**Directions:** Write out the full set of records below exactly.

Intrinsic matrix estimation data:
Segment Open
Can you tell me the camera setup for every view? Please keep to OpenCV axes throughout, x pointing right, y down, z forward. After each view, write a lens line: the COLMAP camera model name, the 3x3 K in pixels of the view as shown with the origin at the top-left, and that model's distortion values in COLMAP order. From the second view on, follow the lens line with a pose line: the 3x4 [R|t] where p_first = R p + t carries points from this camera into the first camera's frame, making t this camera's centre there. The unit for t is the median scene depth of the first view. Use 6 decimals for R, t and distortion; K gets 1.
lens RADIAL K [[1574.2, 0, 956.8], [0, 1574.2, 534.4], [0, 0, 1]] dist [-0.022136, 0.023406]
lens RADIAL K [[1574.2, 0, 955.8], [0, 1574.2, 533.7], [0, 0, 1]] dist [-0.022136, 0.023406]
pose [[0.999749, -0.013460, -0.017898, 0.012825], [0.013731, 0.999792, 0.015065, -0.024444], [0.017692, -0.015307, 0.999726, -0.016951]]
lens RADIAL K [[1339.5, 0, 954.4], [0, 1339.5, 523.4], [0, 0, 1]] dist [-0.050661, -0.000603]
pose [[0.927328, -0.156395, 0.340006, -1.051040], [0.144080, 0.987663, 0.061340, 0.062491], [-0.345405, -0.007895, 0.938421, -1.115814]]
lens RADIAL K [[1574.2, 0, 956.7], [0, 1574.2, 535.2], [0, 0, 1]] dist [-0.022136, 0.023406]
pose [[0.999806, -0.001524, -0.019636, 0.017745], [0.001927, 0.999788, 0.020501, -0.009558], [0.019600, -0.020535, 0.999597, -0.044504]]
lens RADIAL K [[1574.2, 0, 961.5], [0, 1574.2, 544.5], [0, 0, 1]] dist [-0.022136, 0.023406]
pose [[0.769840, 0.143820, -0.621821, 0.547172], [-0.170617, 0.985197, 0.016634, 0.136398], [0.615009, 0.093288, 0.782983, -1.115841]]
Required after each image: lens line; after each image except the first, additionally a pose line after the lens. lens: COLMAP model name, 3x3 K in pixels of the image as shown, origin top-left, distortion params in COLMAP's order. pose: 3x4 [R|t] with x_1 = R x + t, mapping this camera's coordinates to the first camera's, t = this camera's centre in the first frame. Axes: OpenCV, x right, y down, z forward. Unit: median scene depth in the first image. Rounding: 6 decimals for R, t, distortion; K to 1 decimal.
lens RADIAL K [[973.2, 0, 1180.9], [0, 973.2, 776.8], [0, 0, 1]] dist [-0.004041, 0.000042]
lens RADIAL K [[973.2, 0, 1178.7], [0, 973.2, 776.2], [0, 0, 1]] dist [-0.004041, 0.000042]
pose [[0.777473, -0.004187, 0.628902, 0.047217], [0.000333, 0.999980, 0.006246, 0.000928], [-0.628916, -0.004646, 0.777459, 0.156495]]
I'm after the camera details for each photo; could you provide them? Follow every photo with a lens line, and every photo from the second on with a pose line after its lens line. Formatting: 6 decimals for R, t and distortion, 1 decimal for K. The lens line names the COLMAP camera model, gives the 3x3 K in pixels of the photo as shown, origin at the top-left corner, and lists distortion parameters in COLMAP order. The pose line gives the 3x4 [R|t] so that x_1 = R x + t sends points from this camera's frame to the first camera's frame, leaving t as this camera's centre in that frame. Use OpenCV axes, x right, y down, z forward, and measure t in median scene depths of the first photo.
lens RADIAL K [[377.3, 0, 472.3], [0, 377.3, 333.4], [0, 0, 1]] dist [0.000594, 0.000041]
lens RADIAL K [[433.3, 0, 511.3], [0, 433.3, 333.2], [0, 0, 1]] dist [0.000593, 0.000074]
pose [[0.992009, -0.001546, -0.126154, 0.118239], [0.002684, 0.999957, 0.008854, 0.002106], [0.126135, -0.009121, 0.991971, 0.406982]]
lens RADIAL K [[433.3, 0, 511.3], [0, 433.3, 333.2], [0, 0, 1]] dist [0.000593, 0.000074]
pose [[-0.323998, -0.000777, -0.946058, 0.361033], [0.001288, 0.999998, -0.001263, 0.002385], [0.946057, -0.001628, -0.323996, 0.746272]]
Segment Closed
**Result of this task:**
Can you tell me the camera setup for every view? Please keep to OpenCV axes throughout, x pointing right, y down, z forward. After each view, write a lens line: the COLMAP camera model name, the 3x3 K in pixels of the view as shown with the origin at the top-left, and that model's distortion values in COLMAP order. From the second view on, follow the lens line with a pose line: the 3x4 [R|t] where p_first = R p + t carries points from this camera into the first camera's frame, making t this camera's centre there. The unit for t is the median scene depth of the first view. Use 6 decimals for R, t and distortion; K gets 1.
lens RADIAL K [[1574.2, 0, 956.8], [0, 1574.2, 534.4], [0, 0, 1]] dist [-0.022136, 0.023406]
lens RADIAL K [[1574.2, 0, 955.8], [0, 1574.2, 533.7], [0, 0, 1]] dist [-0.022136, 0.023406]
pose [[0.999749, -0.013460, -0.017898, 0.012825], [0.013731, 0.999792, 0.015065, -0.024444], [0.017692, -0.015307, 0.999726, -0.016951]]
lens RADIAL K [[1339.5, 0, 954.4], [0, 1339.5, 523.4], [0, 0, 1]] dist [-0.050661, -0.000603]
pose [[0.927328, -0.156395, 0.340006, -1.051040], [0.144080, 0.987663, 0.061340, 0.062491], [-0.345405, -0.007895, 0.938421, -1.115814]]
lens RADIAL K [[1574.2, 0, 956.7], [0, 1574.2, 535.2], [0, 0, 1]] dist [-0.022136, 0.023406]
pose [[0.999806, -0.001524, -0.019636, 0.017745], [0.001927, 0.999788, 0.020501, -0.009558], [0.019600, -0.020535, 0.999597, -0.044504]]
lens RADIAL K [[1574.2, 0, 961.5], [0, 1574.2, 544.5], [0, 0, 1]] dist [-0.022136, 0.023406]
pose [[0.769840, 0.143820, -0.621821, 0.547172], [-0.170617, 0.985197, 0.016634, 0.136398], [0.615009, 0.093288, 0.782983, -1.115841]]
Required after each image: lens line; after each image except the first, additionally a pose line after the lens. lens: COLMAP model name, 3x3 K in pixels of the image as shown, origin top-left, distortion params in COLMAP's order. pose: 3x4 [R|t] with x_1 = R x + t, mapping this camera's coordinates to the first camera's, t = this camera's centre in the first frame. Axes: OpenCV, x right, y down, z forward. Unit: median scene depth in the first image. Rounding: 6 decimals for R, t, distortion; K to 1 decimal.
lens RADIAL K [[973.2, 0, 1180.9], [0, 973.2, 776.8], [0, 0, 1]] dist [-0.004041, 0.000042]
lens RADIAL K [[973.2, 0, 1178.7], [0, 973.2, 776.2], [0, 0, 1]] dist [-0.004041, 0.000042]
pose [[0.777473, -0.004187, 0.628902, 0.047217], [0.000333, 0.999980, 0.006246, 0.000928], [-0.628916, -0.004646, 0.777459, 0.156495]]
I'm after the camera details for each photo; could you provide them? Follow every photo with a lens line, and every photo from the second on with a pose line after its lens line. Formatting: 6 decimals for R, t and distortion, 1 decimal for K. The lens line names the COLMAP camera model, gives the 3x3 K in pixels of the photo as shown, origin at the top-left corner, and lists distortion parameters in COLMAP order. The pose line gives the 3x4 [R|t] so that x_1 = R x + t sends points from this camera's frame to the first camera's frame, leaving t as this camera's centre in that frame. Use OpenCV axes, x right, y down, z forward, and measure t in median scene depths of the first photo.
lens RADIAL K [[377.3, 0, 472.3], [0, 377.3, 333.4], [0, 0, 1]] dist [0.000594, 0.000041]
lens RADIAL K [[433.3, 0, 511.3], [0, 433.3, 333.2], [0, 0, 1]] dist [0.000593, 0.000074]
pose [[0.992009, -0.001546, -0.126154, 0.118239], [0.002684, 0.999957, 0.008854, 0.002106], [0.126135, -0.009121, 0.991971, 0.406982]]
lens RADIAL K [[433.3, 0, 511.3], [0, 433.3, 333.2], [0, 0, 1]] dist [0.000593, 0.000074]
pose [[-0.323998, -0.000777, -0.946058, 0.361033], [0.001288, 0.999998, -0.001263, 0.002385], [0.946057, -0.001628, -0.323996, 0.746272]]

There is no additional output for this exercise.